(Stored records)
————————

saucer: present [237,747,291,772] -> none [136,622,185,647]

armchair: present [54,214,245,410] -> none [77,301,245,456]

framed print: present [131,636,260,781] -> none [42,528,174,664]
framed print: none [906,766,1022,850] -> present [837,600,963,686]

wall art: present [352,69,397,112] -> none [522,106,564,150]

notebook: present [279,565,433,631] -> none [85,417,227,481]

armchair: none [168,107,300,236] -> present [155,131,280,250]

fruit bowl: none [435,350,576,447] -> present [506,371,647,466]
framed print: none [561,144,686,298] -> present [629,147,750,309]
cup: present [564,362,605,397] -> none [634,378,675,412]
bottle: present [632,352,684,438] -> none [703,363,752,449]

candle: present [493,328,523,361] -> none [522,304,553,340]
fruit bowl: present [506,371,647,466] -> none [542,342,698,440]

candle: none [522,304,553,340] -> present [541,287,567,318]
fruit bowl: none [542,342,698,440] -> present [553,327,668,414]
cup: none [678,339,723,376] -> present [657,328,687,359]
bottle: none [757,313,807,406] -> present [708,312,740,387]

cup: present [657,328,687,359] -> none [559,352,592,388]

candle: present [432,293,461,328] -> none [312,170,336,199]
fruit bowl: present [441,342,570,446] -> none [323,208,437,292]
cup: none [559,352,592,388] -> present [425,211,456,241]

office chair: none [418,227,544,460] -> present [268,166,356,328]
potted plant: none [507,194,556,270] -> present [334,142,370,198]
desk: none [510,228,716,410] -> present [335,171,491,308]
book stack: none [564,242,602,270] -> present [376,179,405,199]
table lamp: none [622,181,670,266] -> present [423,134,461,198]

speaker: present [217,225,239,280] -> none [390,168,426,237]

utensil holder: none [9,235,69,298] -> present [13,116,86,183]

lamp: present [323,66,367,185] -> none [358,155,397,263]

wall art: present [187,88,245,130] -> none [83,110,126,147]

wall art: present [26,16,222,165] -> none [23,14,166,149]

————————

■ **What is being asked**
Reproduce the line containing "lamp: present [323,66,367,185]" and every line after it. Stop at the last line of the records, and add nothing.

■ **Output below**
lamp: present [323,66,367,185] -> none [358,155,397,263]

wall art: present [187,88,245,130] -> none [83,110,126,147]

wall art: present [26,16,222,165] -> none [23,14,166,149]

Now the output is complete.